PKK`yi Hizbullah`ın üzerine salıp, PKK-Hizbullah çatışması çıkaran, bu şahıslardır.
Çoğunluğu Kürdistan`da olmak üzere binlerce insanın ölümünün arkasında olan sorumlulardır.
Biz defalarca Ergenekon, Jitem dava dosyalarının Fırat`ın doğusuna taşınması gerektiğini söyledik. Ama her ne hikmetse bu yönde bir adım atılmadı. Bugünkü tahliyeler de bu adımın atılmayışının sebeb-i hikmetini ortaya koydu.
Meğer ki, niyette onları tahliye etmek varmış!
Sözde, Türkiye bağırsaklarını temizliyordu!

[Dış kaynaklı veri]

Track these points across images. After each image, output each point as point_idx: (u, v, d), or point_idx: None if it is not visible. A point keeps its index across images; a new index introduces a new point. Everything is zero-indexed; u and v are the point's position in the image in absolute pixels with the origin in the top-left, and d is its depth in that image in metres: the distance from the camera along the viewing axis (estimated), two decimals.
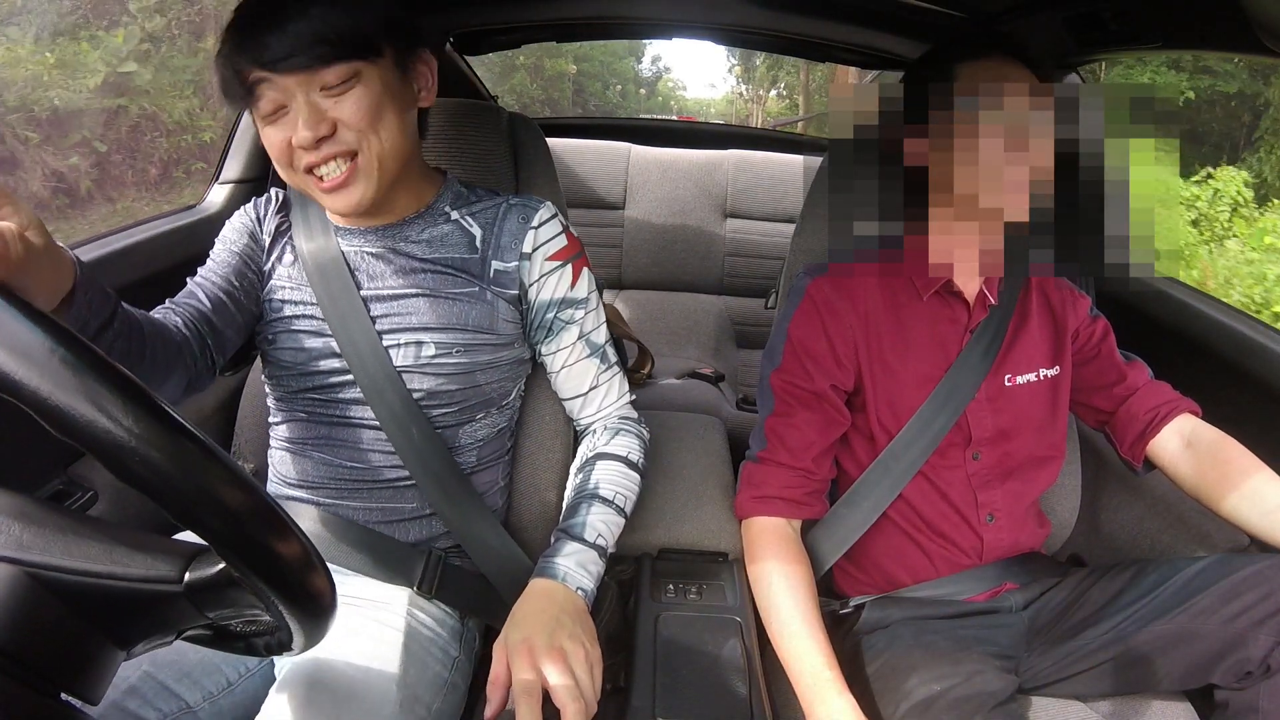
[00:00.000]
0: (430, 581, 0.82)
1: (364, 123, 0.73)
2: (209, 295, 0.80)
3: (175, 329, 0.75)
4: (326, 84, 0.72)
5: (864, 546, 0.90)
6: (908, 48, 1.56)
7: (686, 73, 32.03)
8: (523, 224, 0.84)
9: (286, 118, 0.73)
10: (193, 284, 0.82)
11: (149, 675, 0.68)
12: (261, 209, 0.88)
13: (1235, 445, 0.89)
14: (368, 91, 0.73)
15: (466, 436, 0.86)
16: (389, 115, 0.75)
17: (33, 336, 0.33)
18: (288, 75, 0.71)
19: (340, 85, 0.72)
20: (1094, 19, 1.05)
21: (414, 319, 0.81)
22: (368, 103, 0.73)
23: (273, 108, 0.73)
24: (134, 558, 0.41)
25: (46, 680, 0.37)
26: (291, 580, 0.39)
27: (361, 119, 0.73)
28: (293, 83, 0.71)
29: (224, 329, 0.80)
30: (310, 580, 0.41)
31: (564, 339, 0.87)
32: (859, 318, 0.88)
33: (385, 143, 0.75)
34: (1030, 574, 0.93)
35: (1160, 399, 0.94)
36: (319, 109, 0.72)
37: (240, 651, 0.50)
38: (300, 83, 0.71)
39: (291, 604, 0.40)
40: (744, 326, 2.13)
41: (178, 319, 0.76)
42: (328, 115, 0.72)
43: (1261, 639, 0.75)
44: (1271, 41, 0.80)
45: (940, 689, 0.76)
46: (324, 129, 0.72)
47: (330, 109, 0.72)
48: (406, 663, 0.75)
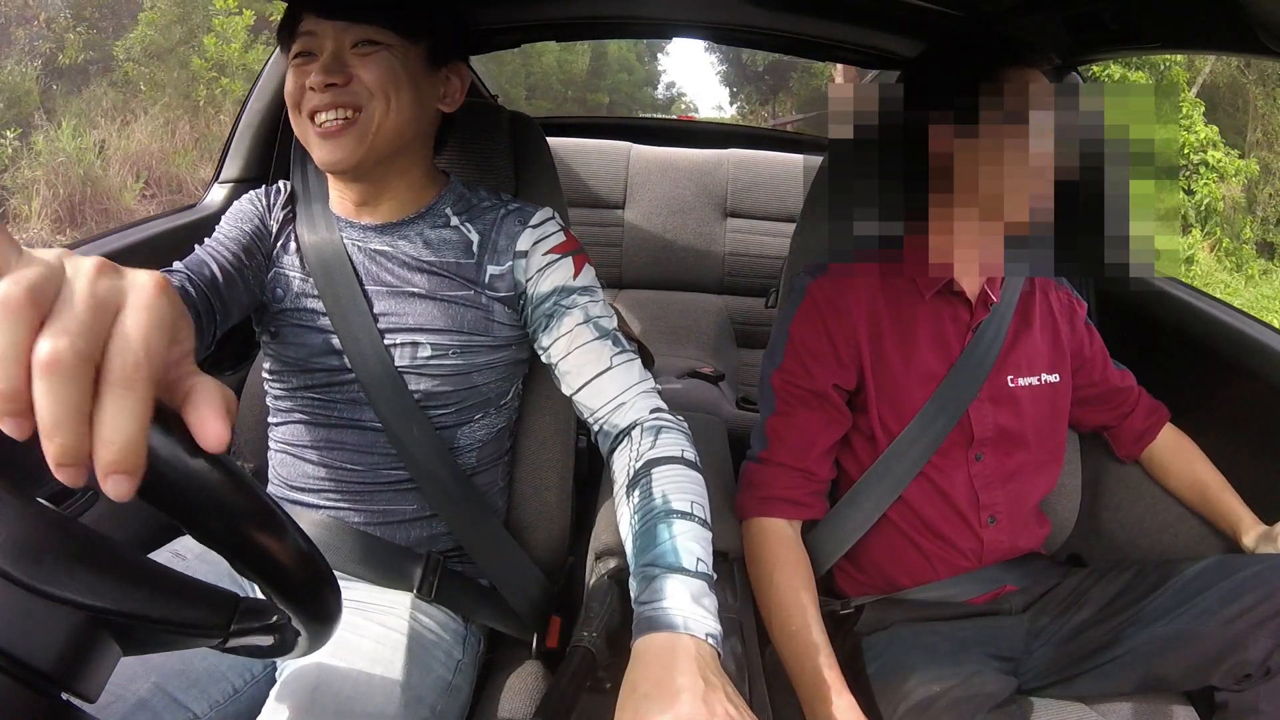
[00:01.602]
0: (430, 585, 0.81)
1: (377, 86, 0.75)
2: (220, 267, 0.79)
3: (191, 303, 0.74)
4: (357, 40, 0.75)
5: (864, 547, 0.90)
6: (907, 47, 1.55)
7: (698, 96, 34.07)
8: (520, 225, 0.84)
9: (312, 63, 0.76)
10: (203, 253, 0.80)
11: (157, 687, 0.68)
12: (271, 197, 0.89)
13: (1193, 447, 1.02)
14: (391, 60, 0.76)
15: (465, 437, 0.85)
16: (405, 92, 0.77)
17: None
18: (325, 20, 0.75)
19: (368, 46, 0.75)
20: (1094, 19, 1.04)
21: (410, 319, 0.81)
22: (388, 69, 0.76)
23: (303, 49, 0.76)
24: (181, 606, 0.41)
25: (46, 680, 0.37)
26: (297, 586, 0.39)
27: (377, 81, 0.75)
28: (328, 28, 0.75)
29: (230, 304, 0.79)
30: (315, 585, 0.41)
31: (566, 324, 0.80)
32: (862, 316, 0.88)
33: (392, 113, 0.77)
34: (1030, 575, 0.93)
35: (1149, 409, 1.00)
36: (341, 59, 0.75)
37: (243, 654, 0.50)
38: (334, 31, 0.75)
39: (297, 609, 0.40)
40: (744, 326, 2.12)
41: (191, 289, 0.75)
42: (347, 68, 0.75)
43: (1261, 641, 0.75)
44: (1271, 42, 0.80)
45: (939, 690, 0.76)
46: (338, 77, 0.74)
47: (352, 64, 0.75)
48: (409, 664, 0.74)
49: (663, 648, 0.56)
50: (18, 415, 0.27)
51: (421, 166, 0.85)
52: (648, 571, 0.62)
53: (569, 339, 0.80)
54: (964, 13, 1.19)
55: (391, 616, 0.78)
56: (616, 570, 0.90)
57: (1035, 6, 1.06)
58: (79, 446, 0.27)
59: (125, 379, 0.28)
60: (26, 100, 6.30)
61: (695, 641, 0.57)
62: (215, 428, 0.31)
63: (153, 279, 0.30)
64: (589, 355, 0.79)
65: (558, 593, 0.92)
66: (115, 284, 0.29)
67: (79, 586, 0.38)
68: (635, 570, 0.64)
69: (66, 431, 0.27)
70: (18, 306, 0.26)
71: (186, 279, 0.76)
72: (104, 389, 0.28)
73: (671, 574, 0.61)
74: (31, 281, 0.27)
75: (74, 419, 0.27)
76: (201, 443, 0.31)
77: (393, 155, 0.79)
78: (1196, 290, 1.21)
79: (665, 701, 0.52)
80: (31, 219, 5.76)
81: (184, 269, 0.77)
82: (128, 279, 0.30)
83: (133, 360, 0.28)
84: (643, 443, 0.73)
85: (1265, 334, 1.03)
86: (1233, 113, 8.78)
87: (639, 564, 0.64)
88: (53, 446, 0.27)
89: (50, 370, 0.26)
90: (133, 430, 0.28)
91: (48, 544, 0.38)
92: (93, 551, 0.39)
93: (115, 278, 0.30)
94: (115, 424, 0.27)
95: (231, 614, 0.43)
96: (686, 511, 0.66)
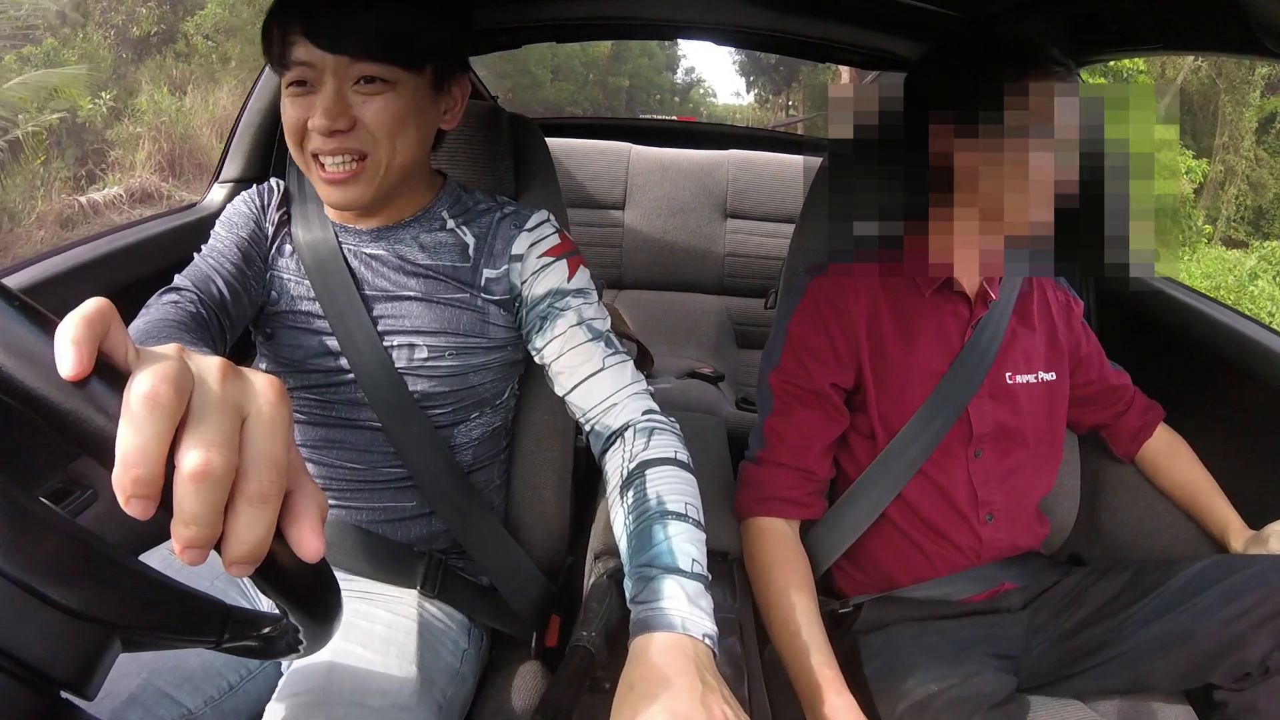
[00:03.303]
0: (433, 583, 0.82)
1: (383, 130, 0.72)
2: (226, 283, 0.78)
3: (204, 324, 0.73)
4: (361, 77, 0.71)
5: (863, 546, 0.90)
6: (908, 48, 1.55)
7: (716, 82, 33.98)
8: (515, 229, 0.83)
9: (310, 95, 0.72)
10: (206, 268, 0.79)
11: (148, 683, 0.68)
12: (265, 197, 0.87)
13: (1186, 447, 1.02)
14: (397, 101, 0.72)
15: (462, 436, 0.86)
16: (410, 130, 0.74)
17: (34, 337, 0.33)
18: (328, 54, 0.70)
19: (373, 85, 0.71)
20: (1094, 19, 1.05)
21: (407, 321, 0.81)
22: (393, 112, 0.72)
23: (300, 79, 0.72)
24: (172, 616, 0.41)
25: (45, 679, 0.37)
26: (296, 585, 0.39)
27: (382, 126, 0.72)
28: (330, 64, 0.70)
29: (237, 320, 0.79)
30: (316, 585, 0.41)
31: (559, 325, 0.80)
32: (862, 314, 0.88)
33: (398, 155, 0.74)
34: (1029, 574, 0.93)
35: (1144, 407, 1.01)
36: (344, 101, 0.71)
37: (243, 655, 0.50)
38: (337, 67, 0.70)
39: (297, 608, 0.40)
40: (744, 326, 2.12)
41: (204, 312, 0.74)
42: (350, 110, 0.71)
43: (1261, 640, 0.75)
44: (1271, 42, 0.80)
45: (938, 689, 0.76)
46: (342, 123, 0.71)
47: (355, 105, 0.71)
48: (421, 648, 0.76)
49: (660, 647, 0.56)
50: (147, 499, 0.29)
51: (419, 174, 0.84)
52: (644, 572, 0.62)
53: (562, 340, 0.79)
54: (964, 14, 1.20)
55: (400, 605, 0.80)
56: (615, 570, 0.89)
57: (1035, 7, 1.06)
58: (211, 538, 0.30)
59: (262, 494, 0.31)
60: (102, 67, 7.45)
61: (693, 642, 0.57)
62: (315, 546, 0.33)
63: (273, 386, 0.33)
64: (581, 356, 0.78)
65: (557, 592, 0.93)
66: (242, 388, 0.32)
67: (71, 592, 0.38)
68: (630, 571, 0.64)
69: (204, 526, 0.30)
70: (167, 404, 0.29)
71: (198, 300, 0.74)
72: (241, 500, 0.30)
73: (668, 574, 0.61)
74: (178, 382, 0.30)
75: (212, 517, 0.30)
76: (301, 556, 0.34)
77: (399, 184, 0.79)
78: (1196, 291, 1.21)
79: (662, 701, 0.52)
80: (137, 168, 7.01)
81: (193, 289, 0.75)
82: (252, 384, 0.33)
83: (269, 478, 0.31)
84: (636, 444, 0.73)
85: (1265, 335, 1.03)
86: (1204, 117, 9.73)
87: (634, 565, 0.64)
88: (187, 533, 0.29)
89: (202, 479, 0.29)
90: (262, 535, 0.31)
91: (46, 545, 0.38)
92: (88, 556, 0.39)
93: (240, 381, 0.33)
94: (249, 529, 0.31)
95: (222, 628, 0.43)
96: (681, 513, 0.66)
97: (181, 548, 0.30)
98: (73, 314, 0.30)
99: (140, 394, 0.29)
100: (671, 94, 24.22)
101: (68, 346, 0.29)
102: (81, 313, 0.30)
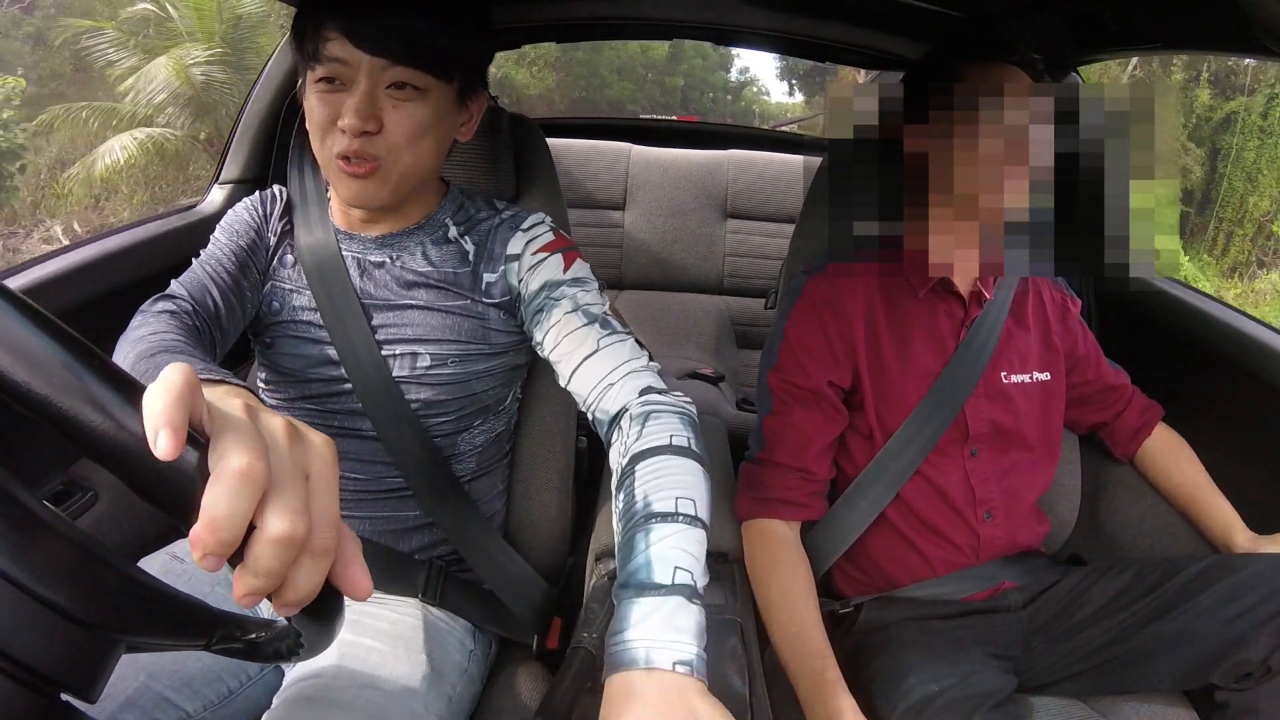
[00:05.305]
0: (434, 591, 0.82)
1: (404, 139, 0.72)
2: (222, 294, 0.77)
3: (198, 333, 0.73)
4: (392, 81, 0.71)
5: (862, 546, 0.90)
6: (908, 48, 1.55)
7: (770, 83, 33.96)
8: (512, 231, 0.83)
9: (339, 94, 0.71)
10: (203, 277, 0.78)
11: (147, 686, 0.68)
12: (268, 206, 0.87)
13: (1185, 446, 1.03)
14: (424, 109, 0.73)
15: (465, 444, 0.85)
16: (429, 140, 0.75)
17: (37, 340, 0.33)
18: (365, 55, 0.69)
19: (404, 91, 0.71)
20: (1094, 19, 1.05)
21: (409, 330, 0.80)
22: (418, 120, 0.73)
23: (331, 75, 0.71)
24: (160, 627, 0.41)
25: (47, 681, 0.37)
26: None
27: (405, 134, 0.72)
28: (365, 65, 0.70)
29: (230, 332, 0.79)
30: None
31: (555, 314, 0.78)
32: (859, 314, 0.89)
33: (414, 163, 0.75)
34: (1029, 573, 0.93)
35: (1143, 407, 1.01)
36: (376, 103, 0.71)
37: (238, 657, 0.50)
38: (372, 69, 0.70)
39: (301, 615, 0.40)
40: (744, 327, 2.12)
41: (198, 323, 0.74)
42: (380, 113, 0.71)
43: (1262, 640, 0.75)
44: (1272, 42, 0.80)
45: (939, 689, 0.76)
46: (372, 125, 0.71)
47: (385, 109, 0.72)
48: (430, 645, 0.77)
49: (619, 691, 0.52)
50: (224, 558, 0.32)
51: (429, 182, 0.84)
52: (619, 595, 0.58)
53: (558, 329, 0.77)
54: (964, 13, 1.20)
55: (406, 605, 0.81)
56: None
57: (1035, 7, 1.06)
58: (274, 588, 0.34)
59: (324, 549, 0.35)
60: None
61: (659, 676, 0.52)
62: (367, 586, 0.38)
63: (329, 446, 0.38)
64: (575, 341, 0.76)
65: (558, 594, 0.93)
66: (305, 450, 0.36)
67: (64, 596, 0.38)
68: (614, 592, 0.60)
69: (275, 579, 0.33)
70: (259, 479, 0.32)
71: (193, 312, 0.74)
72: (304, 555, 0.34)
73: (641, 596, 0.56)
74: (265, 456, 0.33)
75: (284, 572, 0.33)
76: (354, 597, 0.38)
77: (411, 190, 0.79)
78: (1196, 290, 1.21)
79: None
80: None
81: (188, 300, 0.75)
82: (312, 445, 0.37)
83: (329, 535, 0.35)
84: (629, 434, 0.68)
85: (1266, 334, 1.03)
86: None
87: (617, 584, 0.59)
88: (256, 584, 0.33)
89: (286, 544, 0.33)
90: (318, 583, 0.35)
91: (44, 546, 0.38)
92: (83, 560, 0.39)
93: (303, 444, 0.36)
94: (308, 579, 0.34)
95: (210, 638, 0.43)
96: (669, 512, 0.61)
97: (243, 593, 0.33)
98: (161, 386, 0.32)
99: (235, 470, 0.32)
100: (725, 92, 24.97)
101: (163, 431, 0.31)
102: (171, 390, 0.32)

Ama gelinen noktada derin devletin bağırsakları temizlenirken, bu bağırsaklardan çıkan pislikler ile ortalığı necaset kapladı.
Türkiye`de 90`lı yıllar yaşanmışsa ve bu yıllarda binlerce cinayetler işlenmişse, tüm bunların müsebbibi bu insanlardır. Herhalde kimse 90`lı yılları ve bu yıllarda işlenen binlerce cinayeti inkar edemez veya tüm cinayetleri getirip Hizbullah`a yükleyemez. Hizbullah`ın o yıllar ile ilgili suçlandığı cinayet sayısı bellidir. Bunların birçoğu da derin devletin işleyip Hizbullah üzerine yıktıklarıdır. Küçük bir kısmı ise, meşru savunma çerçevesinde Hizbullah`ın kendisini koruma amaçlı eylemleridir.
Bu tahliyeler ile Türkiye tekrar başa döndü. Diyeceksiniz ki bu kadar cinayetler işlemiş bu insanlar nasıl olur da tahliye edilir.
Burası Türkiye; yani hukukun kitabına uydurulduğu ülke. Tutukluluk süresinin 5 yıla indirilmesi ile tahliye olanların dışında, ilk etapta İlker Başbuğ nasıl tahliye edildi? Efendim 7 aydır gerekçeli kararı yazılmamış, bu bir hak ihlali imiş. Gerekçeli kararları uzun süredir yazılmamaış olanlar hepsi çıkarıldı mı veya daha önceki benzer hak ihlalleri ne olacak!
Talimat gibi “Orduya kumpas kuruldu” beyanıyla başlayan süreç ile Ergenekon ve Balyoz davaları etrafında yeniden yargılamalar konuşuldu. Bu çerçevede 90`lı yıllardan beri suçsuz yere içeride olanların dosyasının yargıya açılacağı ve serbest kalacakları umudu doğdu.
Gelinen noktada öyle bir fomül bulundu ki, yeniden yargılamaya gerek kalmadan Ergenekon sanıkları birer birer çıkarıldı. Olan yine bir kısmı 20 yılı aşkın süredir içeride olan suçsuzlara oldu.
Bana göre Ergenekon tahliyeleri ile Türkiye Cumhuriyeti, muz cumhuriyeti oldu. Belkide masal cumhuriyeti oldu: Bir varmış, bir yokmuş, Türkiye diye bir ülke varmış. Bu ülkede darbeler çokmuş, darbeciler yokmuş, varmış ama yokmuş; öldürülenler çokmuş, öldürenler yokmuş; gerçek suçlular suçsuz, suçsuzlar ise suçluymuş...
Ve bu masal ülkesinin bir de İslamcı yazarları varmış: “Bana bunu yapan paralel yapı karşı tarafın çocuklarına neler yapmamış ki... Şimdi kafam dank etti, pişmanım” deyip, darbecileri, katilleri ve hükümetin tahliyelerini aklamış. Masal ülkesi olduğu için acab sormak bir mana ifade eder mi? Sayın İslamcı yazar hem derin hem de paralel yapı acaba bizlere neler yaptı hiç düşünüp, pişman oldun mu? Yoksa inanıp masum müslümanlardan nefret mi ettin. Dedim ya masal ülkesi; nefreti nefret değil, sevgisi sevgi değil.